━━━━━ PAGE EXCERPT ━━━━━
December 2, 2024
Volume 22, issue 5

Download PDF version of this article PDF

You Don't Know Jack About AI

And ChatGPT probably doesn't either

Sonja Johnson-Yu and Sanket Shah

For a long time, it was hard to pin down what exactly AI was. A few years back, such discussions would devolve into hours-long sessions of sketching out Venn diagrams and trying to map out the different subfields of AI. Fast-forward to 2024, and we all now know exactly what AI is. AI = ChatGPT.

Or not.

For most people, AI doesn't really have a definition. Like the U.S. Supreme Court's definition of pornography, it's more, "You know it when you see it." And this "eyeballing" intuition remarkably recapitulates the logic put forth by Alan Turing in his 1950 article, "Computing Machinery and Intelligence," where he proposes "the imitation game" in which a human judge attempts to discriminate between a human and a computer on the basis of their responses to the judge's questions. This is a behavioral test for intelligence commonly known as the Turing test ("if it looks like human intelligence, then it is intelligence").

There are several ways to break the Turing test—for example, by creating a huge lookup table with all possible questions and all possible answers, and then fishing out one of those answers when the question is asked. This algorithm (if you can call it that) is a simple GET query, yet it exhibits the intelligence of the humans involved in the creation of the dataset. ChatGPT isn't exactly creating a huge lookup table, but it is similarly parroting back the work of human intelligence.

Remind Me, How Does ChatGPT Work?

Imagine a seasoned chef. During her training, she encounters thousands of recipes and cooks countless dishes, learning what exactly ratatouille is and developing an intuition about what ingredients go well together. Now, when you ask the chef to prepare ratatouille with a Sichuan flavor profile, she can draw on her experience to create a dish that suits your taste. The chef can also improve by preparing variants of the same dish and then asking for feedback about which one is best.

Similarly, ChatGPT is a neural network trained by looking at trillions of articles. While going through this data, the language model learns which words tend to follow others ("Once upon a..." is usually followed by "time"), much like the chef learning that a combination of sesame oil and white pepper is likely to be complemented by soy sauce. The model learns to prepare a customized answer by producing several responses to a given prompt and receiving feedback from a human, who tells the model which responses are better than the others. This process is repeated over and over again until the model can reliably produce good customized responses to most prompts.

This all sounds fine, but if we're going to be dealing with such big datasets anyway, why spend the GDP of a small island nation to train a model instead of simply using the GET query to look up the answer? The issue with the GET-query approach has to do with creating a database that contains the answers to all the possible questions a user might ask. This is especially hard given that even small changes to the query might necessitate a whole new set of answers (e.g., "How do you bake a cake?" vs. "How do you bake a cake outdoors?"). As a result, this approach requires you either to restrict the set of allowable questions or to create a database with all the answers to Life, the Universe, and Everything.
━━━━━ DATA SUPPLIED ━━━━━
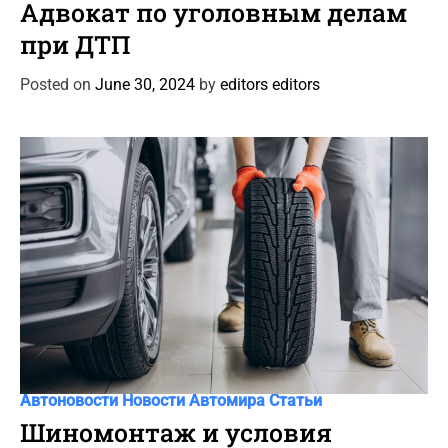
a
Адвокат по уголовным делам
t
при ДТП
e
g
Posted on
June 30, 2024
by
editors editors
o
r
i
e
s
C
Автоновости
Новости Автомира
Статьи
a
Шиномонтаж и условия
t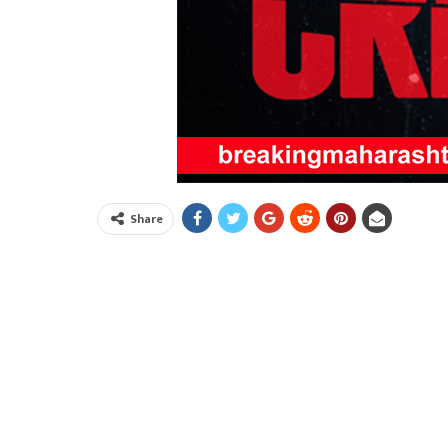
Share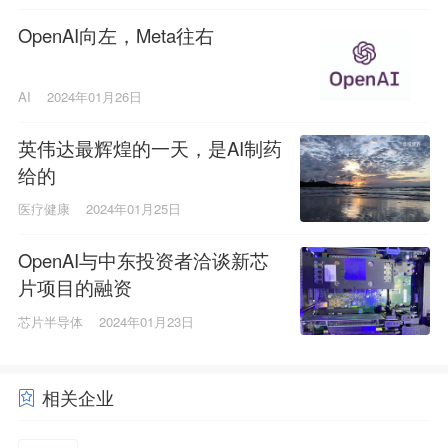
OpenAI向左，Meta往右
AI
2024年01月26日
英伟达最辉煌的一天，是AI制药
给的
医疗健康
2024年01月25日
OpenAI与中东投资者洽谈新芯
片项目的融资
芯片半导体
2024年01月23日
相关企业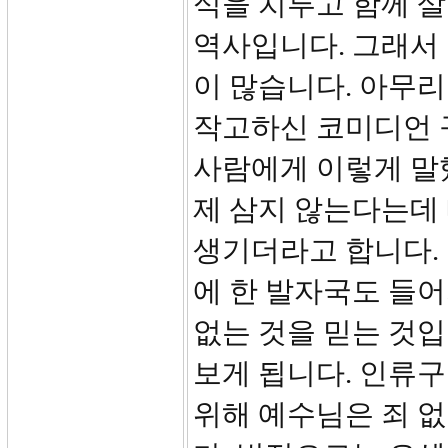
식을 치루고 함께 
역사입니다. 그래서
이 많습니다. 아무리
작고하신 코미디언 
사람에게 이렇게 말했
제 삼지 않는다는데 
생기더라고 합니다.
에 한 발자국도 들어
없는 것을 믿는 것입
보게 됩니다. 인류
위해 예수님은 죄 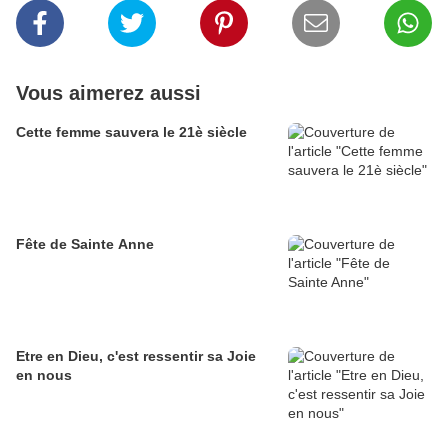
Vous aimerez aussi
Cette femme sauvera le 21è siècle
Fête de Sainte Anne
Etre en Dieu, c'est ressentir sa Joie
en nous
━━━━━
# WORK REQUEST:
Please list every cooking ingredient the article on AI and ChatGPT names.

# ANSWER:
Sesame oil, white pepper, soy sauce